= Esercizio scritto =
Nel testo sulla missione di Dante, quali obiettivi precisi ha il vagheggiamento di un rinnovamento religioso, morale e politico?

### Testo da leggere

Quindi con un tempo totale stimato in sette giorni di viaggio.

Missione di Dante e accadimenti storici.
Nella Divina Commedia, Dante si prefigge il ruolo di poeta vate in quanto universalizza il proprio viaggio verso la purificazione, per tutti gli uomini. Leggendo, infatti, la Divina Commedia ogni uomo ripercorre il viaggio dantesco purificandosi anch'esso dai sette vizi capitali. Dante rappresenta cielo e terra, ma la terra trova nel poema una rappresentazione nuova, una profonda comprensione della realtà umana. In Dante è presente un modo nuovo e disincantato di percepire la storia: il racconto storico abbraccia il corso dei secoli con la storia dell'Impero romano e cristiano, delle lotte fiorentine tra guelfi bianchi e neri, una larga considerazione prospettica della storia della Chiesa e della storia contemporanea del papato. L'osservazione della natura è accurata e armoniosa, accentuata nel suo valore prospettico, ricca e determinata. Le note geografiche e visive si succedono. Il paragone è lo strumento con cui il poeta ritrae il reale mediante un intreccio di notazioni varie e reali. La natura dantesca scaturisce sempre da un riferimento personale. Tutto in Dante ha un valore soggettivo, il poema non è solo la storia dell'anima cristiana che si volge a Dio, ma anche la vicenda personale di Dante, inestricabilmente intrecciata agli avvenimenti che narra. Dante è sempre attore e giudice. Il poeta ci presenta l'uomo nella sua complessità e ne mostra il rapporto con Dio, alla luce della tradizione ebraico-cristiana la quale si innesta in quella classica, greca e latina.
La profezia religiosa e politica si sviluppa su un terreno di esperienze personali, dichiaratamente espresse, e di aspirazioni precise. Dante sovrappone la profezia ai fatti concreti e non li dimentica, né insegue sogni vaghi e irrealizzabili di rinnovamento come i profeti medievali, infatti il suo vagheggiamento di un rinnovamento religioso, morale e politico ha obiettivi ben precisi: una ritrovata moralità della Chiesa, la restaurazione dell'Impero, la fine delle lotte civili nelle città.

######
### Voci

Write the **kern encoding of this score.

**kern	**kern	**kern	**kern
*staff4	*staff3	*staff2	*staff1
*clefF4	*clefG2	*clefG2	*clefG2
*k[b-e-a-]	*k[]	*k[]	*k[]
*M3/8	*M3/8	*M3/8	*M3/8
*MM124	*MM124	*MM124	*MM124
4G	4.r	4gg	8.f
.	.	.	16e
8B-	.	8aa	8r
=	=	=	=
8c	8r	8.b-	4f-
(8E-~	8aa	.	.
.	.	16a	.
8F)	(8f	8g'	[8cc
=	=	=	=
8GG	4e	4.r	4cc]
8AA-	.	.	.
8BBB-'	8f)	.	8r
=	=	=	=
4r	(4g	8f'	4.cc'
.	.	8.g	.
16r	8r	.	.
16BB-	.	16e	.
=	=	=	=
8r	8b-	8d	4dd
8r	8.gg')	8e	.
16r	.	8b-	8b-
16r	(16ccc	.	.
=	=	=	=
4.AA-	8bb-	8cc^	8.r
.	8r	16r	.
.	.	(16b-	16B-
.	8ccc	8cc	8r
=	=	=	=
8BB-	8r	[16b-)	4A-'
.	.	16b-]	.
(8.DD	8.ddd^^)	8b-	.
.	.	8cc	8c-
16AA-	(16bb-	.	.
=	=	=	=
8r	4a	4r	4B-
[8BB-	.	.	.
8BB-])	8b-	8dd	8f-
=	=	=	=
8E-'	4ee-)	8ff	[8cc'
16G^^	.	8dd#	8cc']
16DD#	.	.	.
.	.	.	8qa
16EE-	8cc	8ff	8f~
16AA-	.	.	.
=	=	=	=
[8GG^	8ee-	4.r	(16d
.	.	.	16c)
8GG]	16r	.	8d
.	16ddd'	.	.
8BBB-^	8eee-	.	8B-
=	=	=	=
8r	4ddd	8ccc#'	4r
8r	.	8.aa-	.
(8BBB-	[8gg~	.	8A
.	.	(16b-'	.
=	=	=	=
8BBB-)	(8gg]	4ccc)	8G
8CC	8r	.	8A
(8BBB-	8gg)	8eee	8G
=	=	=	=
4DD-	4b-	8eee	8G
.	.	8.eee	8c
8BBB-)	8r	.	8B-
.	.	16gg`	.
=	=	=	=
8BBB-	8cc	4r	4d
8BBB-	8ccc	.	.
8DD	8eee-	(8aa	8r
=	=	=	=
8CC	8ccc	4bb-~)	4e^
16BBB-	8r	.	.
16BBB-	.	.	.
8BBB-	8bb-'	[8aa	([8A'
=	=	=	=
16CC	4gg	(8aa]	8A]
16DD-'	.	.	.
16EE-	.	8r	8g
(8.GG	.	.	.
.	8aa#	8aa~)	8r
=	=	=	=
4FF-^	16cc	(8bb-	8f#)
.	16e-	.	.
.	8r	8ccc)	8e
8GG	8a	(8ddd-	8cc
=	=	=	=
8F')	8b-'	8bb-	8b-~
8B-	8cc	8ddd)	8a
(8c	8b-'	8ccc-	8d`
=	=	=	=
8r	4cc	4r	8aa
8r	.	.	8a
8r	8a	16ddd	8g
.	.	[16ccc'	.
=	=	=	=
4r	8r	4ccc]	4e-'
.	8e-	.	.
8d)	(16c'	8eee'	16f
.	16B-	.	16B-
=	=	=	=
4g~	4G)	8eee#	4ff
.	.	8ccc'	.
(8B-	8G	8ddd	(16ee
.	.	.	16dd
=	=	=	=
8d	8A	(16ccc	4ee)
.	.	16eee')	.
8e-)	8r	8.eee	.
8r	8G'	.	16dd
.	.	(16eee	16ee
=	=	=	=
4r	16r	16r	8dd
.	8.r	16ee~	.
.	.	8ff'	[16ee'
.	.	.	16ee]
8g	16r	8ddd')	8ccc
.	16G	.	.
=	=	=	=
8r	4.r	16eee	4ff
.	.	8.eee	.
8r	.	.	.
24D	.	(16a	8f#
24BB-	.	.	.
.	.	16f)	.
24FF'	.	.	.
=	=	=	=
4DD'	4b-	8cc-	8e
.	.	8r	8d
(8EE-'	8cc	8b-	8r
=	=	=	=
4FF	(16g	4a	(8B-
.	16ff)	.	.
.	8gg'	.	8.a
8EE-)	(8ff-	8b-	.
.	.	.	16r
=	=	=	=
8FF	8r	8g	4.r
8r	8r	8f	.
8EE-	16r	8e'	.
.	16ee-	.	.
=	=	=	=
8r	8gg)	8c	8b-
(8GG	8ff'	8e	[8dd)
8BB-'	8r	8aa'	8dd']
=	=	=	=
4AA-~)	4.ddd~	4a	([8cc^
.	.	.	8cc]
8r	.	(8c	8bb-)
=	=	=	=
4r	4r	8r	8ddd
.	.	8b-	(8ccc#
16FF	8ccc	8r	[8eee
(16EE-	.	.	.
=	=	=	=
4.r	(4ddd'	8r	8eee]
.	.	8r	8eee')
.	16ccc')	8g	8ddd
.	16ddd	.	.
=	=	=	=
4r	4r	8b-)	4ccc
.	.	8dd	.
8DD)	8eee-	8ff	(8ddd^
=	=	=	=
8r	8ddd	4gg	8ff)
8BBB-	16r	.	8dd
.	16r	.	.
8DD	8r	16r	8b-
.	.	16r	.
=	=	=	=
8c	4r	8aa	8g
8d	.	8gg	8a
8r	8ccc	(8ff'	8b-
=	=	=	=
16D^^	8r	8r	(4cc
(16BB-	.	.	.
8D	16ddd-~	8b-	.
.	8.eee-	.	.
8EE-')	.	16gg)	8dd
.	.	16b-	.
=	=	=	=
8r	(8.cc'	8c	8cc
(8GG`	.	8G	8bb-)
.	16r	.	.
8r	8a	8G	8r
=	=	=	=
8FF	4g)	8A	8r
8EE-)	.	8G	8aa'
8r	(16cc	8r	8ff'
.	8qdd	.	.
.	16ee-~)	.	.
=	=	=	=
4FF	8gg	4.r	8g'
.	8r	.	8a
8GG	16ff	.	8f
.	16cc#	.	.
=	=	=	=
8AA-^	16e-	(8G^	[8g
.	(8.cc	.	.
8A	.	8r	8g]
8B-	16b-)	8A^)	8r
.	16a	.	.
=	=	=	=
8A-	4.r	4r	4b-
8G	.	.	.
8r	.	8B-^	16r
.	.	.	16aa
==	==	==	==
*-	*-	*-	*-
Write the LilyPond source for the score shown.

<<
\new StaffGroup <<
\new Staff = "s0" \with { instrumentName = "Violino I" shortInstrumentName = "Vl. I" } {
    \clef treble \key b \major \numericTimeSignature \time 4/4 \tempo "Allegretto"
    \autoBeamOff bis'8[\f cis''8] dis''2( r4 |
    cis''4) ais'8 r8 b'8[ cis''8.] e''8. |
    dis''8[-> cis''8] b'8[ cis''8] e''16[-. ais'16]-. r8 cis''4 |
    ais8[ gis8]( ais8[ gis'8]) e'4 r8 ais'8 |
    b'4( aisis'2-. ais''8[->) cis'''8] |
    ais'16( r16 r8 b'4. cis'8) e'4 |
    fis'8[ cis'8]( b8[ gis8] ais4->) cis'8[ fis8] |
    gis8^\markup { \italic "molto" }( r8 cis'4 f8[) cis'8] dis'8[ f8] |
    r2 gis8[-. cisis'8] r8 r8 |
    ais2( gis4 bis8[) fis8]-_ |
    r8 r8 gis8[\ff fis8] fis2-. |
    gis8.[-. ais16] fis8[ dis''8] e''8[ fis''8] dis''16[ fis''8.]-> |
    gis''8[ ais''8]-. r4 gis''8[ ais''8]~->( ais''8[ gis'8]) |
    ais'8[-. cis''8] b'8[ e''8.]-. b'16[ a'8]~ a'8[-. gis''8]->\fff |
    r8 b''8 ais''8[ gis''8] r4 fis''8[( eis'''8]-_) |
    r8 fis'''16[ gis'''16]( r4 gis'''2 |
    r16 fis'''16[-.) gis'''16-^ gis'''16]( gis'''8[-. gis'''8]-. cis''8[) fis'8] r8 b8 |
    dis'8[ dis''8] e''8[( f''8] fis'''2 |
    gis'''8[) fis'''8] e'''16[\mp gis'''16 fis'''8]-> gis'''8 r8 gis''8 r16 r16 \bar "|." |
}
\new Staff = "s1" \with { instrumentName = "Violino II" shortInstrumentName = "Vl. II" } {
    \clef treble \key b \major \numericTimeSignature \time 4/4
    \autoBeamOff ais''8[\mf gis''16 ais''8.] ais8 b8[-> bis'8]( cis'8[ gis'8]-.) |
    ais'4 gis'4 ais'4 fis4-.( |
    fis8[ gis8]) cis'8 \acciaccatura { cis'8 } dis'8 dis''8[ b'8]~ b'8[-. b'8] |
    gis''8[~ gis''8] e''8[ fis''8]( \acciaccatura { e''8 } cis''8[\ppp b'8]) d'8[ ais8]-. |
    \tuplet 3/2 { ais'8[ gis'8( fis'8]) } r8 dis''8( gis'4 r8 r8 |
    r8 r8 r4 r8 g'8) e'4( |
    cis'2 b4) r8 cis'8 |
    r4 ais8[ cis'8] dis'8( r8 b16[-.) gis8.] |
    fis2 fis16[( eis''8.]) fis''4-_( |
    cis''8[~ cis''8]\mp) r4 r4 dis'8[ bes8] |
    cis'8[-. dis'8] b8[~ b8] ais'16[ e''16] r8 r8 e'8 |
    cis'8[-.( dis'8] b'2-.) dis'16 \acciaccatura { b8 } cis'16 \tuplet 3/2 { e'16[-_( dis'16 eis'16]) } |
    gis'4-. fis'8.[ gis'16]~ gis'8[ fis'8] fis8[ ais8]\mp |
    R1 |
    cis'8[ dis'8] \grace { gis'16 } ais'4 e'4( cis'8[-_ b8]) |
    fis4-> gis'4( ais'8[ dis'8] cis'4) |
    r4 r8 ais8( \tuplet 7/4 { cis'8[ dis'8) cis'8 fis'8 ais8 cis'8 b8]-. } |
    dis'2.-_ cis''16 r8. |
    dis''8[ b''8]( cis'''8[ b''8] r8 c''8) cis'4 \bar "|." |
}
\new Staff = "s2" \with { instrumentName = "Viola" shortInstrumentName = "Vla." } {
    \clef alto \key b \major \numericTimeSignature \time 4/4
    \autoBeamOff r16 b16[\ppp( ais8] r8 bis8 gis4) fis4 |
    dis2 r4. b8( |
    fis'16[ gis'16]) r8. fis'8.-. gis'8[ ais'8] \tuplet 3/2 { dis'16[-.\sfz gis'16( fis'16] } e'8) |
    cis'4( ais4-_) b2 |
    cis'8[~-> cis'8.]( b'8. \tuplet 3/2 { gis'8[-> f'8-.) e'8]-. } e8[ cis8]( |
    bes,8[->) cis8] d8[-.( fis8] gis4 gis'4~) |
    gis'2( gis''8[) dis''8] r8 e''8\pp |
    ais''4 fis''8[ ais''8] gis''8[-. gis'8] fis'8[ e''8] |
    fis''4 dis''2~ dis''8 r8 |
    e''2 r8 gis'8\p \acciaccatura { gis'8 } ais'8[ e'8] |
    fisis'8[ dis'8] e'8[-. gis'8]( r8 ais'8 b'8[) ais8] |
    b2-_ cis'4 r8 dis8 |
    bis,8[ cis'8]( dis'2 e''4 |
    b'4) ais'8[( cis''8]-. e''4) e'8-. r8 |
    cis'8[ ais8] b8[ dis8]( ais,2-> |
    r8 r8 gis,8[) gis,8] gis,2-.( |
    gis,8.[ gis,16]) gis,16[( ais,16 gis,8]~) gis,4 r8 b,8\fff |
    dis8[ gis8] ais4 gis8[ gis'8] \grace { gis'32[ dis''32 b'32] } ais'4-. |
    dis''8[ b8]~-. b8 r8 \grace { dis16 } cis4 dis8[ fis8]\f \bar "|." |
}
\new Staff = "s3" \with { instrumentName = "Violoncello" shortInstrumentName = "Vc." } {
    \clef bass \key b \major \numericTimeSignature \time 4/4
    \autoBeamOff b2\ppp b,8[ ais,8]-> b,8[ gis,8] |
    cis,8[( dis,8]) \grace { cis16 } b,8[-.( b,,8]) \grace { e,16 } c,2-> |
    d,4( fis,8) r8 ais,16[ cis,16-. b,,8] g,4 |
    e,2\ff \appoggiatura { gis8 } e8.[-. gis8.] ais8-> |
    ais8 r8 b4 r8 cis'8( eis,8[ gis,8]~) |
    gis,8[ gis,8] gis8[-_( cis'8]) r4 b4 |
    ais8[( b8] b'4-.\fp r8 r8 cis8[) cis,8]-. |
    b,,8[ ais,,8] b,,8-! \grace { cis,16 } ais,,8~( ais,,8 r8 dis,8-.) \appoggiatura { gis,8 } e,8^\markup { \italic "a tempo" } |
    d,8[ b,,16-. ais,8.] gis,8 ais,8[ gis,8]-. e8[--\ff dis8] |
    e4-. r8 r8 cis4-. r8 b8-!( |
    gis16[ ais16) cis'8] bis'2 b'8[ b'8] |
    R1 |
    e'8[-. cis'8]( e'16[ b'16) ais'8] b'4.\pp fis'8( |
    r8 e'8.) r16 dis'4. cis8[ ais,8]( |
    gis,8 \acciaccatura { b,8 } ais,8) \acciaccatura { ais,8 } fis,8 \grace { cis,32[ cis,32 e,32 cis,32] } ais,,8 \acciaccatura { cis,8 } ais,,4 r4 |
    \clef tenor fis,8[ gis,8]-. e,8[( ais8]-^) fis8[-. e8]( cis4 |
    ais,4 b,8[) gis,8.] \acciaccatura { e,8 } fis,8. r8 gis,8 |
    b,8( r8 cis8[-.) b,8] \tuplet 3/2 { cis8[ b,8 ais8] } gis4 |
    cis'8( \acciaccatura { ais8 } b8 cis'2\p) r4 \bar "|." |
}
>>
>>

######

= Risposta =
Una ritrovata moralità della Chiesa, la restaurazione dell'Impero e la fine delle lotte civili nelle città.